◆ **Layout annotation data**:
++++++++++
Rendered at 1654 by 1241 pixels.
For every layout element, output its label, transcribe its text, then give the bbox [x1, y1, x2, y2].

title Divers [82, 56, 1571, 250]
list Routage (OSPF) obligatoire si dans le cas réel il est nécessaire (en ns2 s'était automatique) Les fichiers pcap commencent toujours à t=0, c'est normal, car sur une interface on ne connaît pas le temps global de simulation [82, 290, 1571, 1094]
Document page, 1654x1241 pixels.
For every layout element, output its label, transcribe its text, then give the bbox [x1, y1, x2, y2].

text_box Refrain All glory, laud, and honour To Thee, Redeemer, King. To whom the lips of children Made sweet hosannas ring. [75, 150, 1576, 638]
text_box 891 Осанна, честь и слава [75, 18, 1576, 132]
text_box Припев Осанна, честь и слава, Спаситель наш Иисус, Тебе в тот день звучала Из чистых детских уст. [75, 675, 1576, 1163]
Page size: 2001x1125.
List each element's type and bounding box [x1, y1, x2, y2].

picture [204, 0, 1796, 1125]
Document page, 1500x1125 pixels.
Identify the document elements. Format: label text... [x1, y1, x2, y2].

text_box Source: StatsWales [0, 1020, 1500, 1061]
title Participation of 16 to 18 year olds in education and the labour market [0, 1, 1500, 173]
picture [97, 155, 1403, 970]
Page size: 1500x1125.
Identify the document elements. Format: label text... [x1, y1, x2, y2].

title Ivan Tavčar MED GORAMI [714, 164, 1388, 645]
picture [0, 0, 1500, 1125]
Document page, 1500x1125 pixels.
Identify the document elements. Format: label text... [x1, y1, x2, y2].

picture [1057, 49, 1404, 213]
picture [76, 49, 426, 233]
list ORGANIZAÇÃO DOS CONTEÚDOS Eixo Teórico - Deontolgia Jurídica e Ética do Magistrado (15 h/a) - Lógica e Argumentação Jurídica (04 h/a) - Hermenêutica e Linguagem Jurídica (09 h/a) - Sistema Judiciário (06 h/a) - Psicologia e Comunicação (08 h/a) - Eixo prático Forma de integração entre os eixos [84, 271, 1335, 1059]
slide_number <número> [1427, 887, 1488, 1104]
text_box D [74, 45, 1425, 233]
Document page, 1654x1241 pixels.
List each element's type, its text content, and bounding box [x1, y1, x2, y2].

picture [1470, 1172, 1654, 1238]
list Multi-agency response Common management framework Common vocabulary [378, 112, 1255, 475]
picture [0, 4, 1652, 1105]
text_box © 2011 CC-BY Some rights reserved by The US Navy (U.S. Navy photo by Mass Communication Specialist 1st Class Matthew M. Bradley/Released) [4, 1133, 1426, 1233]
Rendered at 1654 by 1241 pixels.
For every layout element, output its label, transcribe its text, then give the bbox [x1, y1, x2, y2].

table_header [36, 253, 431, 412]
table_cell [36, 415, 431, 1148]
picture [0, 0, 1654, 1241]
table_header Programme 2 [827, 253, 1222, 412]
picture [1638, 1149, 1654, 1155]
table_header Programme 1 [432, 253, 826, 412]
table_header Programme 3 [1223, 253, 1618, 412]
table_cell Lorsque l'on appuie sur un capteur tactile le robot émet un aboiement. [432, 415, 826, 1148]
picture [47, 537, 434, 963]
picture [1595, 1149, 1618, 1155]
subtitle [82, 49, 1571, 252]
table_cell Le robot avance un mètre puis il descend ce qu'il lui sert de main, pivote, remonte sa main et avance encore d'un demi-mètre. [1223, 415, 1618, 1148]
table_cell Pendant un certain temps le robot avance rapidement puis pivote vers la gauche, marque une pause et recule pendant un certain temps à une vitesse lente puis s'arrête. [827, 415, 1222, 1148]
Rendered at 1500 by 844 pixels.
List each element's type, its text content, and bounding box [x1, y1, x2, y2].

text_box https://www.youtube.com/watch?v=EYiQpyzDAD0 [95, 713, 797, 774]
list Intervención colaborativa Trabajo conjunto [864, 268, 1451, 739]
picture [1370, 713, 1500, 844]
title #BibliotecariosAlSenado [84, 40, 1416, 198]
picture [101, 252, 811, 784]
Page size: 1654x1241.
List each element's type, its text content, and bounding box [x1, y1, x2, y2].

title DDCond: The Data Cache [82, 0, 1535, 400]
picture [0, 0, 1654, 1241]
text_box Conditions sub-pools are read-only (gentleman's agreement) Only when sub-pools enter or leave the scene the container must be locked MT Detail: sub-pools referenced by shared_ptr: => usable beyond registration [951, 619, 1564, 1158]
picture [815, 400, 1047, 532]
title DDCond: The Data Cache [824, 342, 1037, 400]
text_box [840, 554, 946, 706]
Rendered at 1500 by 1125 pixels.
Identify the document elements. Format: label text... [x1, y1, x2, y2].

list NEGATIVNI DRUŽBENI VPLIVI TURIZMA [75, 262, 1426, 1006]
++++++++++
◆ **DIRECTIONS FOR THIS TASK**:
Recast the listing above, from its start through the line containing "list Routage (OSPF)", as a two-column CSV with the headers instruction and result. Give one row per instruction, put each field in quotes, and replace line breaks with spaces.

◆ **RESPONSE TO THIS EXERCISE**:
instruction,result
"Rendered at 1654 by 1241 pixels. For every layout element, output its label, transcribe its text, then give the bbox [x1, y1, x2, y2].","title Divers [82, 56, 1571, 250] list Routage (OSPF) obligatoire si dans le cas réel il est nécessaire (en ns2 s'était automatique) Les fichiers pcap commencent toujours à t=0, c'est normal, car sur une interface on ne connaît pas le temps global de simulation [82, 290, 1571, 1094]"